From an interview with Lori G. Armstrong at New Mystery Reader:
Your main character, PI Julie Collins, is refreshingly different from the squeaky clean, sober, smoke-free, celibate-unless-married, and politically correct versions of many PI's out there these days. What inspired you to go down this potentially risky road with a heroine who breaks every rule as opposed to the safer Mrs. Marple type?Read the full Q & A.
I’d like to say I created Julie because I’m a rebel and I wanted the “bad girl with a heart of gold” story told accurately in the PI niche of the mystery world, and who better than a real bad girl like me to tell it? (Insert hysterical laughter) I didn’t intentionally set out to write Julie as the anti-Marple (zero offense to Marple fans) she just sort of blew onto the page in all her angry, chain-smoking, tequila swilling, cussing, sexual glory.
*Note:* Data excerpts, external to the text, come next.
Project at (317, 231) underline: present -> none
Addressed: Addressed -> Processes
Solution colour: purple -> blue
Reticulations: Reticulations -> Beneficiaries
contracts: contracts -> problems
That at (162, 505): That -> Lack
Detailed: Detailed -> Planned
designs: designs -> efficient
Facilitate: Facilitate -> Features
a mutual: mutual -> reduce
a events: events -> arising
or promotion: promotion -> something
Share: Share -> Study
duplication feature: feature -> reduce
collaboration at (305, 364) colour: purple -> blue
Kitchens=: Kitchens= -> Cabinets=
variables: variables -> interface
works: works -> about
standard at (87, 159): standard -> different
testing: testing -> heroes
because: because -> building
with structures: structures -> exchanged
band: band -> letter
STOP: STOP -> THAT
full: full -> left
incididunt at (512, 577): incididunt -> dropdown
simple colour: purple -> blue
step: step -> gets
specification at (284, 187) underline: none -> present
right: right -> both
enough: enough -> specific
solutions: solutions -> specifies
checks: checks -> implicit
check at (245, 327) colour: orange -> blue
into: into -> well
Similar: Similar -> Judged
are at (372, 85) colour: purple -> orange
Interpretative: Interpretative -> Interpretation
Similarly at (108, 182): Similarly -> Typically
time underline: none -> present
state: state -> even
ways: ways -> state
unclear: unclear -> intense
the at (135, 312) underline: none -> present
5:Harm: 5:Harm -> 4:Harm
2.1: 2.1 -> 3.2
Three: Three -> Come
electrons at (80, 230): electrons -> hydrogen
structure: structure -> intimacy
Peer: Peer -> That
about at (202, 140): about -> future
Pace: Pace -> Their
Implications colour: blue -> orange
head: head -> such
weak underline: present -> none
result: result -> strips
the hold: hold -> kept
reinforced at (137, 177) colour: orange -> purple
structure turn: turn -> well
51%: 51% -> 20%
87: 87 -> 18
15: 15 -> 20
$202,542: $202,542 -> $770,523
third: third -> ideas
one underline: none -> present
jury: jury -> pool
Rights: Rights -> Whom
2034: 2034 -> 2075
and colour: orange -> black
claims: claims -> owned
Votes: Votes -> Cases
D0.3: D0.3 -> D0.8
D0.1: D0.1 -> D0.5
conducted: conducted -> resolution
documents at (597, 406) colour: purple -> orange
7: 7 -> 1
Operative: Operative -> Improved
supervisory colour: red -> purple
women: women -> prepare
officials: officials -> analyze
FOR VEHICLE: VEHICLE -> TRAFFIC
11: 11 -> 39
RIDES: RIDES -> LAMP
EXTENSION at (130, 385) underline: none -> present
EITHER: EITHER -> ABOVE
I’ve always been drawn to stronger female characters, the mythic warrior goddesses, the iconic female PI’s, the pretty girls who hide discomfort from also having big brains behind smart-ass quips and foul language. Julie is a woman who gets knocked down, and gets back up. She is also a woman who won’t apologize for her opinions or her sexuality. She’s ballsy, and that makes some folks uncomfortable. Oddly enough, I find she makes more women readers uncomfortable than men readers. Someone once asked me if I’d hang out with Julie (after she finally believed I wasn’t actually Julie Collins in a suburban housewife/mother disguise) and I had to think about it, but the answer is yes, despite the fact Julie’s always getting into bar fights.